First attempt was printed on “fast” speed as the model was larger and took a long time even in fast print quality. The second attempt at printing what is shown in the picture was printed on “normal” print quality.
Thanks in advance.
Try rotating it so that it’s lying down flat, and make sure you’ve activated supports. Normally, you want the largest surface of the object against the bed for purposes of better adhesion and stability, unless there are strength considerations that take precedence. In this case, it looks like one of the “legs” of the model was knocked over or just became unstuck, resulting in a large unsupported overhang on one side. I’m surprised the print even finished.

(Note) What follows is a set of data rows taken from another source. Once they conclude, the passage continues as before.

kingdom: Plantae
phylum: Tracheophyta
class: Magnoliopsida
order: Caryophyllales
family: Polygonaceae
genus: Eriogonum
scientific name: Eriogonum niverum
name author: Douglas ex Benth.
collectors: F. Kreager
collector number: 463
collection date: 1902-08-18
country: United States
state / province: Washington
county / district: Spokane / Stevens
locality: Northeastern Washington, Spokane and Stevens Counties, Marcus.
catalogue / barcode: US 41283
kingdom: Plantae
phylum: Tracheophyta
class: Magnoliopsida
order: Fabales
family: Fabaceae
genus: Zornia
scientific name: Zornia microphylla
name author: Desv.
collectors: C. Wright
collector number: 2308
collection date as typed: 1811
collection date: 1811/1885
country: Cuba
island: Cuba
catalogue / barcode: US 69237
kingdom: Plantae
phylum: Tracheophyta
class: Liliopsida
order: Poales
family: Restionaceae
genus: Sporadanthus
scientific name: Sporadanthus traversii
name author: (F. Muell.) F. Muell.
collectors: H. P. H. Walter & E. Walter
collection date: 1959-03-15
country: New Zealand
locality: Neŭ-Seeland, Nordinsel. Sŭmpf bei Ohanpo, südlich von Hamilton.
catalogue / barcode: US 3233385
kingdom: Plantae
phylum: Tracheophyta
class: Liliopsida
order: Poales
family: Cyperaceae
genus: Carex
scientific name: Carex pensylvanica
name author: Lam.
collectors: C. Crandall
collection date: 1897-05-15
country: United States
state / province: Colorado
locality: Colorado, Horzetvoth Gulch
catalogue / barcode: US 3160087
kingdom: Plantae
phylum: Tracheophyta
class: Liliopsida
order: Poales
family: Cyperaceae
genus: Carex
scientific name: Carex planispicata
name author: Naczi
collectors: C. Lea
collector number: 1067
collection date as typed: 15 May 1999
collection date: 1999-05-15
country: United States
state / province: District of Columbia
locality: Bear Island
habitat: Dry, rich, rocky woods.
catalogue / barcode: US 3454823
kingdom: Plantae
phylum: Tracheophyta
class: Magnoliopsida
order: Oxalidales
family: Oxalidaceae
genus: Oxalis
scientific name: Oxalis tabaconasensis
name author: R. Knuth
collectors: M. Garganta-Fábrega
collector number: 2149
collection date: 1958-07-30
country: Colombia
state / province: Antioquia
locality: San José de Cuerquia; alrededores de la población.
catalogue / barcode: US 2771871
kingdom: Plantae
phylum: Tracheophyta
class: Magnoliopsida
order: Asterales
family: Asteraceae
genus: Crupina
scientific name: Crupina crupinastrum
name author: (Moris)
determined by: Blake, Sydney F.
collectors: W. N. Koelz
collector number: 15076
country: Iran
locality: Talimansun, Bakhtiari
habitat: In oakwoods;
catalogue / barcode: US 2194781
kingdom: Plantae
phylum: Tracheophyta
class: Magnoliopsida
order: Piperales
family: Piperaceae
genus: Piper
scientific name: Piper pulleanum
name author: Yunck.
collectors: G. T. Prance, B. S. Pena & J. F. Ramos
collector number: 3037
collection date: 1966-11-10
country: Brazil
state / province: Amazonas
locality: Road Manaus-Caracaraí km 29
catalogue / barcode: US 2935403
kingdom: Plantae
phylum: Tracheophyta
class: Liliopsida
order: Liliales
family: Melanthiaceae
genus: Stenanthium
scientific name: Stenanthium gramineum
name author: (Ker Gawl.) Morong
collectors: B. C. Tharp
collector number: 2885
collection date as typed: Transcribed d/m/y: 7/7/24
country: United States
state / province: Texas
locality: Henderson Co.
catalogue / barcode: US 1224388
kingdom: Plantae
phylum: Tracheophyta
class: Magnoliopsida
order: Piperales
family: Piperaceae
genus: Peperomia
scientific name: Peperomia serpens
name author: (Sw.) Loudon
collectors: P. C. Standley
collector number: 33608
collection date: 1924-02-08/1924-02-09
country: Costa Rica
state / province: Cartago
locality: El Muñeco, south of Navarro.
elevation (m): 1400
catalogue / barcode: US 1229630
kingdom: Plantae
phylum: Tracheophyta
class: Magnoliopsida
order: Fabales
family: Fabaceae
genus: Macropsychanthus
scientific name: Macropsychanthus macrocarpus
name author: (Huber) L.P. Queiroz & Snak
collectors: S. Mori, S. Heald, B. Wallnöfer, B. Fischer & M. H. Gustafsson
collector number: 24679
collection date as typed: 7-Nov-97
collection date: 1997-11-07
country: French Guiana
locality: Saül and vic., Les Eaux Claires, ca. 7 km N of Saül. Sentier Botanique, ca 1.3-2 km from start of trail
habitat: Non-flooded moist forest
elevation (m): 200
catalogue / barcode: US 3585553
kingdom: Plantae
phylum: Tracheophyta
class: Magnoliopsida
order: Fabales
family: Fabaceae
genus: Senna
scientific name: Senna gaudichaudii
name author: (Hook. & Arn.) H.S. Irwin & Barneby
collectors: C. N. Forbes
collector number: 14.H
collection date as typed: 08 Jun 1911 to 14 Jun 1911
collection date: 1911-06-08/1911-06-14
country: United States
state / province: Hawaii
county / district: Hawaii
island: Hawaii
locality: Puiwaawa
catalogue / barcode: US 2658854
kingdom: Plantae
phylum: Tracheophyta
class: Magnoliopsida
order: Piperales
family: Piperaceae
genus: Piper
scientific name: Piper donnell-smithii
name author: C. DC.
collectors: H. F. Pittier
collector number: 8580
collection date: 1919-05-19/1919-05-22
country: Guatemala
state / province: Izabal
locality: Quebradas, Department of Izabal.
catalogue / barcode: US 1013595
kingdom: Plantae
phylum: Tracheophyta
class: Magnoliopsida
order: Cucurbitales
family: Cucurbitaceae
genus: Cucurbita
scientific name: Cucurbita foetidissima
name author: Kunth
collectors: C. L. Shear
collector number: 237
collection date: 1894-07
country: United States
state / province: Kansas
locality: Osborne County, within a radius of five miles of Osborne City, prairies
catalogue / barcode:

If you absolutely must print this standing up for whatever reason, use a good wide brim (not just the skirt in your photo) to improve adhesion.
Thank you very much for your response.
This is only my second print. How would I go about rotating the print so that it prints flat? And what exactly do you mean by “activated supports”?
Yes, it’s likely that one of the legs did in fact tip over. The same thing happened when the original model was printed.
Assuming that you’re slicing with Luban, select the object, select the rotate option, and then enter “90” for rotation in the Y direction to make it lie down (you may also want to try -90 and pick the one that gives you more of the print stuck to the bed).
There should be a checkbox somewhere among the settings with a label like “generate supports”. Turn that on (you can leave the other associated settings on the defaults for now). I can’t give you more precise instructions because the version of Luban I have open at the moment is older and handles these options differently.
Note that the supports may leave some roughness on the surface of your print—if that’s a problem, apply sandpaper.
I just started the print with the direction you’ve given me. Again, I appreciate your time.
No problem. Hopefully it’ll stick to the bed this time and you’ll get a usable part.